Wegen Nötigung im Straßenverkehr vor Gericht

Weißwasser.. Am 18. August 2002 wollte um 7 Uhr ein Landwirt aus Sproitz mit seinem Traktor nach Oberprauske fahren und musste wegen einer Umleitung einen Umweg fahren. (gh)


Auf der Wiese neben dem Weg überholte ihn ein Jeep und stellte sich quer davor, so dass der Zeuge halten musste und zunächst nicht weiter fahren konnte.
Es kam zu einem langen Wortwechsel und zu einer Verzögerung der Weiterfahrt von einer halben Stunde, so dass dem Landwirt angeblich ein Schaden von 300 Euro entstand.
Der Angeklagte, ein 49-jähriger Forstarbeiter, der arbeitslos ist, meinte, dass der Landwirt hätte vorbei fahren können, aber die Konfrontation suchte. Seit 1992 gäbe es schon Konflikte mit ihm. Der Indianer-Verein sei mehrmals angezeigt worden. Es gab Dienstaufsichtsbeschwerden und Fahrten des Landwirts über Wiesengrundstücke.
Rechtsanwalt Georg Blanz aus Niesky bemühte sich, mit Hilfe von Skizzen des Straßenverlaufs und Flurkarten die Sachlage zu erläutern und sprach von einem Pokerspiel, das gegen seinen Mandanten gerichtet war.
Der Vorsitzende Richter Alexander Wilhelm Telle regte an, das Verfahren einzustellen.
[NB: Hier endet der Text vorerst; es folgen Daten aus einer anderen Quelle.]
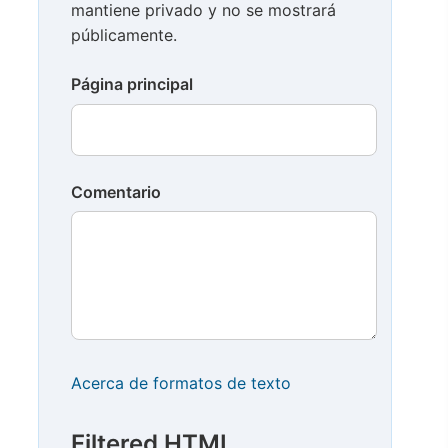
mantiene privado y no se mostrará
públicamente.
Página principal
Comentario
Acerca de formatos de texto
Filtered HTML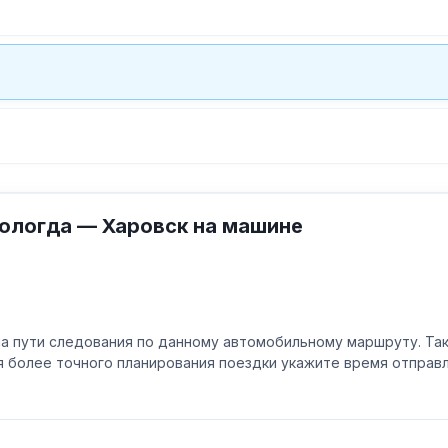
ологда — Харовск на машине
а пути следования по данному автомобильному маршруту. Та
ля более точного планирования поездки укажите время отпра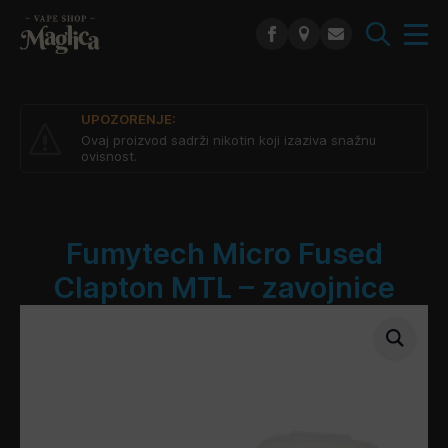
Search
for:
UPOZORENJE:
Ovaj proizvod sadrži nikotin koji izaziva snažnu
ovisnost.
Fumytech Micro Fused
Clapton MTL – zavojnice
Staatsanwalt Hauke Hinrichs richtete sein Wort noch einmal an den Angeklagten, der den Weg versperrte, stimmte aber letztlich der Einstellung des Verfahrens zu. Aber der Angeklagte habe die Kosten des Verfahrens zu tragen.
Laut Beschluss wurde schließlich das Verfahren eingestellt.